There are a few things I like about The Shape of Water, one of which is the story. It’s a heartwarming tale about a woman and a fish-man who fall in love, which was all wonderfully captured by Guillermo Del Toro.
Guillermo Del Toro has made some fantastic films in his career, that all look visually stunning. But much like Ridley Scott, there were a few missteps in his career. Those missteps were, while not very good, visually still pleasing. And of course, this film too is a visual masterpiece. The thought put into the colors used in this film is phenomenal; green represented the future and everything centered on progress, while still sticking with a conservative mindset, which contradicts itself. This is, because the color red, another prominent color in the film, stood for the unspoken future of love, progression and everything “good”. The fantastic lighting, reminiscent of how noir films out of the 60’s were shot, brought these colors really to life. Del Toro was originally planning on filming his movie in black and white and while the lighting really lends itself to being portrayed in black and white, I’m still glad that he chose to film in color, as this added quite a lot to the viewing experience.
The Shape of Water is probably one of the best shot films I’ve seen in quite some time and I wouldn’t be surprised if it would get an Oscar for best cinematography, but only if they snubbed Deakins again, who, in my opinion, is the most deserving of that prize. What made this film as visually pleasing as it is, were the fantastic sets. They were realistic, yet magical. They were crafted in a way to give of fairy tale atmosphere, yet they encapsulated that cold look of the cold war extremely well. They looked gorgeous and conveyed Del Toro’s color pallet beautifully. The incredible costumes, of course, helped with this as well, since they too created a grounded, yet magical feeling. Add a fantastic soundtrack, to the mix and you have yourself an aesthetically pleasing cold era fairy tale.
Another thing that I really liked about The Shape of Water was how well it handled its themes. The film deals with quite a range of topics, like discrimination and racism, and handles them with extreme care. It’s so surprising that, while the film’s set in the 60’s, these themes are still relevant today and I appreciate that Del Toro wanted to bring attention to that. The film gives a voice to the voiceless and places them in the spotlight – a place where they deserve to be – and I really dug that.
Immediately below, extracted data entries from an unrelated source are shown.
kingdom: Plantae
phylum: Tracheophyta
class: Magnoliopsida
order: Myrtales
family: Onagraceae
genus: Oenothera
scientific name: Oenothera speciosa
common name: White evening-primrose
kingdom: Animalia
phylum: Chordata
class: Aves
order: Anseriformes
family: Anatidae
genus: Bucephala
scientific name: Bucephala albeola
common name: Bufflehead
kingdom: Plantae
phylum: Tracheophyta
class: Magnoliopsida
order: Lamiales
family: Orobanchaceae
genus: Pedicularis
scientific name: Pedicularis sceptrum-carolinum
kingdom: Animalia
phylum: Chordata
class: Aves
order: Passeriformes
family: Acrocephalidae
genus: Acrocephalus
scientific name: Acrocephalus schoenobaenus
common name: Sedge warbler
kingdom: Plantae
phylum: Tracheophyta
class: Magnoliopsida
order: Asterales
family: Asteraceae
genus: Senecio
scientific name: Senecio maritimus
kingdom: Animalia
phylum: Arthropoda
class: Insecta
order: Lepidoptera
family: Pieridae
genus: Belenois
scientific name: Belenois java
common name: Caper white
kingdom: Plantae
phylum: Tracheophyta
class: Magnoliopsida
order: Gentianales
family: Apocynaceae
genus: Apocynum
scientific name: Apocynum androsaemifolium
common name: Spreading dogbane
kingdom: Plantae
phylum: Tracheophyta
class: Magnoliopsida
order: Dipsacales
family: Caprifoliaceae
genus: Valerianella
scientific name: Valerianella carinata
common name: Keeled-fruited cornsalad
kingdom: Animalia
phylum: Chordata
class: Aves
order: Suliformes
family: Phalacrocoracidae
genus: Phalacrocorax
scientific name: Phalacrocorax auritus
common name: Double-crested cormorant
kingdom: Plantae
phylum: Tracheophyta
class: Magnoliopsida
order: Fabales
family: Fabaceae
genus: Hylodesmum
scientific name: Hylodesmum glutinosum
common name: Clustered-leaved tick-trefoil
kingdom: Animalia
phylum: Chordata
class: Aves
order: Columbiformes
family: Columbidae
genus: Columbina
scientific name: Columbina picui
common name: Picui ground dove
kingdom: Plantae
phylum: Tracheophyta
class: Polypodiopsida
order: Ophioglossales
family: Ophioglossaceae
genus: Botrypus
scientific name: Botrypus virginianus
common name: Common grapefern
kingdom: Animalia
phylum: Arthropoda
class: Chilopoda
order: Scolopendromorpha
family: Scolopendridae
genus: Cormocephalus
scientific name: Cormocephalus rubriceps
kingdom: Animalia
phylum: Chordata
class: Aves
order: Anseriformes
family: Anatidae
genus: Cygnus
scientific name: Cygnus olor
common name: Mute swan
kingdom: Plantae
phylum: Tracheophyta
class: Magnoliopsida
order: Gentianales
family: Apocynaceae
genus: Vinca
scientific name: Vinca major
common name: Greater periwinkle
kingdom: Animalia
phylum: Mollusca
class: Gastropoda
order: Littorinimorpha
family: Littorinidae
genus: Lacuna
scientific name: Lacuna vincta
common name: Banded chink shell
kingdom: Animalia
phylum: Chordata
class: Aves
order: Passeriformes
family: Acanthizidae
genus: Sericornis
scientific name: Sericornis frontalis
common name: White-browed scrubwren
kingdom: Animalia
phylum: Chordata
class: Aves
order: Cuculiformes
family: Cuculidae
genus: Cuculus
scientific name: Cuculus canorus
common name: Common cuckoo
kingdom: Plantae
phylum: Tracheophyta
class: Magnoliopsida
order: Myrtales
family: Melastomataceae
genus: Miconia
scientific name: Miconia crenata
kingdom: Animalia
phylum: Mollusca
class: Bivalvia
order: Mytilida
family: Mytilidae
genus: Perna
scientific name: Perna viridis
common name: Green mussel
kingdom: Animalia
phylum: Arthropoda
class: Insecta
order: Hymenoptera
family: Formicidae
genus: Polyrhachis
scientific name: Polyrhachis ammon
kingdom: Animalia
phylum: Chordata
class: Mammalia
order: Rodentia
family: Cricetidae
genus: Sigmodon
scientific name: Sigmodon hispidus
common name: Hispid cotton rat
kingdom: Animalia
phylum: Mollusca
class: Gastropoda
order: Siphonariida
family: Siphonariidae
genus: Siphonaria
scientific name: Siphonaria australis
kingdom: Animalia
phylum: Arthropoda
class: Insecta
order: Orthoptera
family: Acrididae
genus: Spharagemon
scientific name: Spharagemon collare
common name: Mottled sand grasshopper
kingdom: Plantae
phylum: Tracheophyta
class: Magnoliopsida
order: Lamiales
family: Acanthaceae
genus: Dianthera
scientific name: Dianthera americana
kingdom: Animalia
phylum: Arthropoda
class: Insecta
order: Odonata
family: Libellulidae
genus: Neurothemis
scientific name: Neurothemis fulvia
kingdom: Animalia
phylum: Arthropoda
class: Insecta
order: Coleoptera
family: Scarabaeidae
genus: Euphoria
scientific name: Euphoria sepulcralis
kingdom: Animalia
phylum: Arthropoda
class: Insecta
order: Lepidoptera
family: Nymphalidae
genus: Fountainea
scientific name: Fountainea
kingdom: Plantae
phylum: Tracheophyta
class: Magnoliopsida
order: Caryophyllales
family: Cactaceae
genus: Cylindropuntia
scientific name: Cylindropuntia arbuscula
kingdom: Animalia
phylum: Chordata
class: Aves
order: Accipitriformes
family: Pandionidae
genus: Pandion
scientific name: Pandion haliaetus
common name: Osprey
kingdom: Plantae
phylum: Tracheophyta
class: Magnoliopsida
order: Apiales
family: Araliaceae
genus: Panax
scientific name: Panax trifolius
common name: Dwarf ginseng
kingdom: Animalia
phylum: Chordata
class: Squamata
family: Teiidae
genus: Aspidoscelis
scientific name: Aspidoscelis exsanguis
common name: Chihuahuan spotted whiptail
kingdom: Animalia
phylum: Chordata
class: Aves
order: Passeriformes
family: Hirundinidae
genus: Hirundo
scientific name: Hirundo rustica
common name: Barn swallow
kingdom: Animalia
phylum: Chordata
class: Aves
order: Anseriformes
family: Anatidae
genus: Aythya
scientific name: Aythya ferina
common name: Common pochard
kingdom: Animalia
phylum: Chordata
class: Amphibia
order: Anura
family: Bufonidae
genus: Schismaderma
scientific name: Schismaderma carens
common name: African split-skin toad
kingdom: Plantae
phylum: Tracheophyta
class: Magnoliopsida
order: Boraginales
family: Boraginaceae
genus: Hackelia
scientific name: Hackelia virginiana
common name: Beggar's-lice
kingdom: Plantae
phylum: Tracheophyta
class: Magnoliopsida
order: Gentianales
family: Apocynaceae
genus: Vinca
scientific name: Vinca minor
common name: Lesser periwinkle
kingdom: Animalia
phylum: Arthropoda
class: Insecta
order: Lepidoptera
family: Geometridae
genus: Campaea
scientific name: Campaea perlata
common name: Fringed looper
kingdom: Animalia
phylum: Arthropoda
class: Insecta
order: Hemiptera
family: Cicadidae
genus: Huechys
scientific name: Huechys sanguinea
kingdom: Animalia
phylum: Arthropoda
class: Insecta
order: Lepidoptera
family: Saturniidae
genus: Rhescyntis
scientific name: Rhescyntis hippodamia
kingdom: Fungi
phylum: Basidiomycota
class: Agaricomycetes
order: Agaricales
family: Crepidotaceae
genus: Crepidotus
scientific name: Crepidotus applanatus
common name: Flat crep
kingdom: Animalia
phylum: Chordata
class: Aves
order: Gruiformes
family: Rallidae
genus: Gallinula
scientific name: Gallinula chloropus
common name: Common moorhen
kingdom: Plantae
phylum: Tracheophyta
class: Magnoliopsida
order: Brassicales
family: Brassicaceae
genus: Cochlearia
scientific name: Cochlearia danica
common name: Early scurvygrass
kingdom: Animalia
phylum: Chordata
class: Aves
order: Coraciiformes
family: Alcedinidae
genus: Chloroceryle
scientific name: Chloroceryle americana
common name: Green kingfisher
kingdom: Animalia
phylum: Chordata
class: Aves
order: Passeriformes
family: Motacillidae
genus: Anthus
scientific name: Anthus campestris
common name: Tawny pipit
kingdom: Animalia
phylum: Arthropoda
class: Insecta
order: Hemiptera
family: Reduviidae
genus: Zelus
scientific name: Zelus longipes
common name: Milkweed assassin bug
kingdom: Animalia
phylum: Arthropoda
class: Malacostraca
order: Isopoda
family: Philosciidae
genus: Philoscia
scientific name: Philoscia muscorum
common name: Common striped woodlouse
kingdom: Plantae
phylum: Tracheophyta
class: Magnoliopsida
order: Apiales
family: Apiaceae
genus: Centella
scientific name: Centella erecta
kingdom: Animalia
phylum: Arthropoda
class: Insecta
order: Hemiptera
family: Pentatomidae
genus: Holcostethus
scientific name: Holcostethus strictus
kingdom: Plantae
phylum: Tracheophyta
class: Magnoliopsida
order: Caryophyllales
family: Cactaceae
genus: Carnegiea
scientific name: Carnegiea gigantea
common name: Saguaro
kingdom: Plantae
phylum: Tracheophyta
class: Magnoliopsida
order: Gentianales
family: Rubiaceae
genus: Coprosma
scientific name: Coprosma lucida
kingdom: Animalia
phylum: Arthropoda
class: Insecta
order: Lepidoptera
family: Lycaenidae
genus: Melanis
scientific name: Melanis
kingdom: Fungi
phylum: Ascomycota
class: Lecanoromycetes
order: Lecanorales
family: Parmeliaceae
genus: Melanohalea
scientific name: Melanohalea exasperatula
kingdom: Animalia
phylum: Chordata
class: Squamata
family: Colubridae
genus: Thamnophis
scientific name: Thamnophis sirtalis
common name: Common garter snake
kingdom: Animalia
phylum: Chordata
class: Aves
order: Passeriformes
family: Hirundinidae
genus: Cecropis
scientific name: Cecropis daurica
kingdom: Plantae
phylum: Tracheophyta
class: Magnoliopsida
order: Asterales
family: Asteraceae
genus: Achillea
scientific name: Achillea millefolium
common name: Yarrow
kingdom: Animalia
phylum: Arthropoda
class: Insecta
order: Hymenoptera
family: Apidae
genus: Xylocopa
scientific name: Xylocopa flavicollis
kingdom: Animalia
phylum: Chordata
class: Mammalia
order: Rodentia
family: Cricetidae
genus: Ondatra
I liked that they didn’t go the easy route with some characters as well, the one of Richard Jenkins, for example, who’s a homosexual musical lover. They had all the options laid out in front of them to make him a walking cliché, but instead, they gave him a layered character and one we could care about. Same goes for Octavia Spencer’s character and the one of Michael Stuhlbarg. They were both given a real character, rather than the stereotypes movies often like to depict.
The acting too was fucking incredible from everyone involved. Sally Hawkins was one of the standouts; she was truly phenomenal. She was able to convey her emotions so well, without any words, which was quite spectacular. She has one very powerful scene, in particular, that’ll stick with me for quite some time, where she was able to show everything she’s got. And let me tell you this: she’s got a lot to give. Octavia Spencer too was amazing. Spencer’s always able to make a secondary character more enjoyable to watch than any other actor would, and this time she was an absolute joy to watch. She was extremely charming and very funny in her role. But to me, Richard Jenkins really stole the show. His character was my personal favorite out of the bunch. He was sweet, kind and goodhearted, yet life constantly punched him in the gut. I felt sorry for him the whole way through, because of how emotionally suppressed he felt. He couldn’t express his true feelings and when he finally did, he was criticized for it. This made him give one of the best lines in the film, namely:
“Sometimes I think I was born too early or too late for my life”
Michael Shannon too was amazing in his role; he was menacing, scary and everything he had to be. Doug Jones, while drenched in make-up was quite good as well. The make-up and animatronics of his character were done really well, which makes wonder why the film didn’t get a nomination for makeup and hairstyling since both were done wonderfully. To add to the long list of well-developed characters, we also have Doctor Robert Hoffstetler, played by Michael Stuhlbarg, who gave a charismatic and sympathetic performance.
My only major complaint with The Shape of Water is that they could’ve spent more time developing the love between Elisa, Sally Hawkins’ character, and Amphibian Man, while they were still in the facility. Now we only had a tiny montage, which does the job, but doesn’t do it justice entirely. I’d been more invested into the story if they included some more scenes of her meeting him, or showing us how they got to know each other more so that the motivation of breaking him free was justified. But all in all that was my only complaint and personal preference.
In the end, The Shape of Water is well deserving of all the nominations it’s been getting. The directing was amazing, the cinematography gorgeous, the performances phenomenal, but I feel like we should’ve needed some more time developing the relationship between Eliza and Amphibian Man.